「総裁選不出馬問題」について岸田文雄首相と石橋湛山に共通点はあるか

8月14日(水)に岸田文雄首相が自民党総裁選挙への不出馬を表明したことは、国内外に大きな反響を呼び起こしました[1]。

党の刷新のためには総裁選に出馬せず、自らが身を引くことが第一歩であるという趣旨の発言を行った岸田首相については、病気により「私の政治的良心に従います」という書簡とともに65日で退陣した石橋湛山の判断を想起する人がいるかもしれません。

確かに、石橋はいわゆる「石橋書簡」において病気のために国会での予算の審議を一日も行えず、国民に対する責任を果たせないため退陣を決めたことを記しています。

そのため、「石橋書簡」の内容に従うなら、自らの出処進退を自身の判断で決めたことになり、岸田首相の判断と同様であるといえます。

しかし、当時、世論も野党側も石橋に退陣を求めておらず、日本社会党側は一度登院し、同党の質問に短時間回答すれば、その後再び休養することも容認する態度を示しました。
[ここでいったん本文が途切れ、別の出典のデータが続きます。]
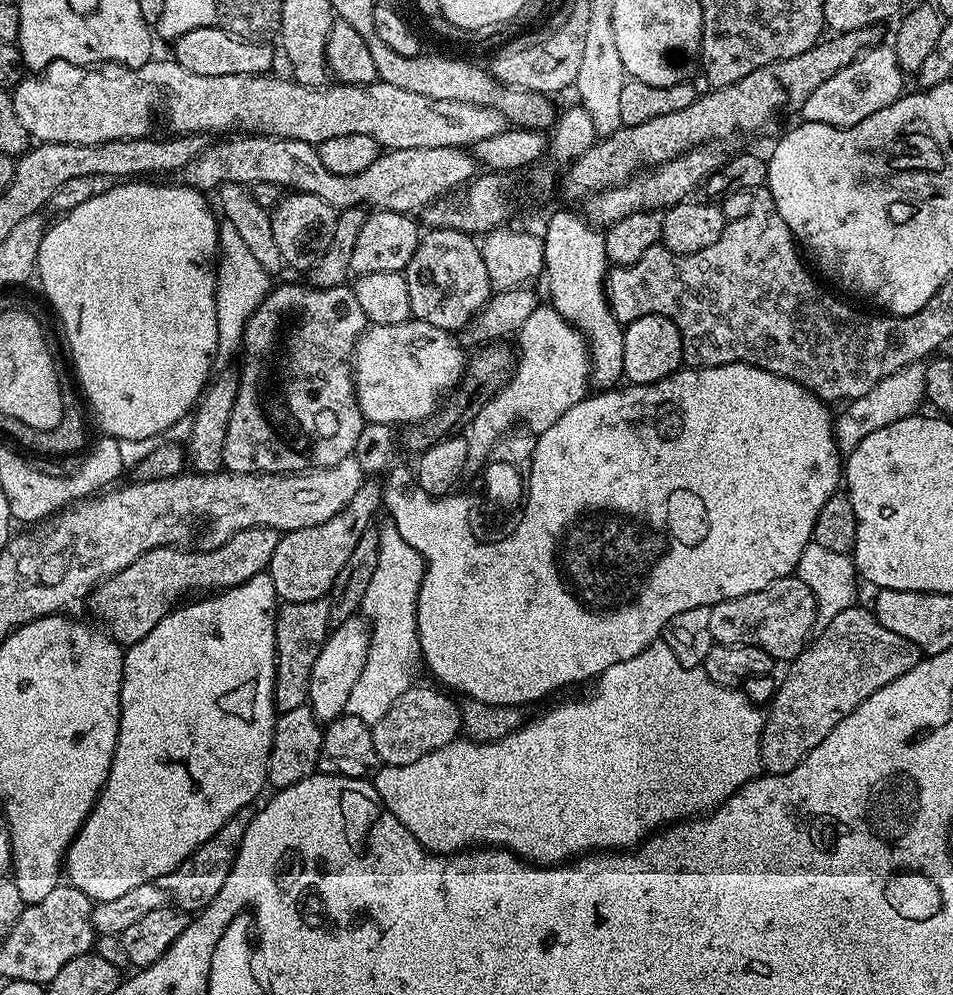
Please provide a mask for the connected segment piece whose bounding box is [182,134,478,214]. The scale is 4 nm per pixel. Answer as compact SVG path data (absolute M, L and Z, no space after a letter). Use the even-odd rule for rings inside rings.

その一方で、自民党内では反主流派の筆頭であった河野一郎が石橋の退陣は決まったものと発言し、1956年の自民党総裁選挙の際は石橋を支持したものの、組閣時の人事によって反石橋派に回った大野伴睦も「われわれからやめろとは言えないが、どうすればよいかと聞かれれば総辞職だ」と指摘するなど、「石橋おろし」の動きが本格化していました。
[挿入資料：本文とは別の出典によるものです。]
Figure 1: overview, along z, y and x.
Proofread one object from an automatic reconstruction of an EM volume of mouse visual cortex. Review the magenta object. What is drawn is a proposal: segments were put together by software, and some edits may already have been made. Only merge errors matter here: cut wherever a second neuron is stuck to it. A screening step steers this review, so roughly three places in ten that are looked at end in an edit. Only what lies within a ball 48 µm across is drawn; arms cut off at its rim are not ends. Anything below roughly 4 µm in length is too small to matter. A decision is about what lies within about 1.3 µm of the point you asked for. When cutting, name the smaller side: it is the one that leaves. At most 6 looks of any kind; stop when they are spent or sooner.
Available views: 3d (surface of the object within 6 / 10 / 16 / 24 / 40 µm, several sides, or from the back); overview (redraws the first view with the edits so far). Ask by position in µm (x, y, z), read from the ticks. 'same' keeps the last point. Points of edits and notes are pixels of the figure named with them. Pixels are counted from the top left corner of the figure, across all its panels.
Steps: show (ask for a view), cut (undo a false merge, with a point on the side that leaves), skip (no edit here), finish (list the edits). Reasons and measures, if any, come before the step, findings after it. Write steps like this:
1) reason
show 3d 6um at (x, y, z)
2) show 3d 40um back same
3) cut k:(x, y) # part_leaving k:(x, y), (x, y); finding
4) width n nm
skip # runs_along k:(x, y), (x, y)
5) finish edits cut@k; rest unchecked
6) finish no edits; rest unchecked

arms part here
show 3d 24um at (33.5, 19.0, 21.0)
従って、石橋は野党の同情的な態度や世論に従って退陣を先延ばしにすることはできても、早晩党内で反主流派による石橋政権転覆が起きることが予想されました[2]。

こうした状況を踏まえたうえで作られたのが「石橋書簡」であったことは、石橋湛山の退陣問題を考える際に不可欠となります。

むしろ、世論はともかく、岸田首相を擁しているのでは来るべき総選挙や来夏の参院選や都議選といった重要な選挙に勝利できないという自民党内の動揺を抑えきることが難しいと判断しての退陣であったと考えるなら、石橋との共通点を見出すことが可能です。

その意味で、もし岸田首相と石橋湛山を比較するのであれば、自民党内の動向を踏まえることが重要なのです。

[1]岸田首相退陣へ. 日本経済新聞, 2024年8月15日朝刊1面.
[2]鈴村裕輔, 政治家 石橋湛山. 中央公論新社, 2023年, 190-195頁.

<Executive Summary>
What Kind of Similarity Is Available between Prime Minister Fumio Kishida and Ishibashi Tanzan? (Yusuke Suzumura)

When Prime Minister Fumio Kishida announced his retirement from the office, some people pointed out that there was similarity with the case of Former Prime Minister Ishibashi Tanzan who decided his resignment with the phrase "obeying my political inner voice." On this occasion, we examine the validity of such kind of idea.